##### Record excerpts

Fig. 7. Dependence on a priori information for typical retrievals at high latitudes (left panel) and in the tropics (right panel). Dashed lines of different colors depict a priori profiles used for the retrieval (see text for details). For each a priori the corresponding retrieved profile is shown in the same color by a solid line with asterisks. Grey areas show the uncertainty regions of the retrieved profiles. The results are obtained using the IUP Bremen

##########
##### Record excerpts

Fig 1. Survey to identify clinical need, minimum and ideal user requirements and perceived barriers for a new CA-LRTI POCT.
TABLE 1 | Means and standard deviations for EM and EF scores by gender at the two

##########

- _What you have to do_: Restate word for word the entries above from the line with "Fig 1. Survey" through the line with "TABLE 1 | Means", inclusive, leaving out everything else.

- _Answer space_:
Fig 1. Survey to identify clinical need, minimum and ideal user requirements and perceived barriers for a new CA-LRTI POCT.
TABLE 1 | Means and standard deviations for EM and EF scores by gender at the two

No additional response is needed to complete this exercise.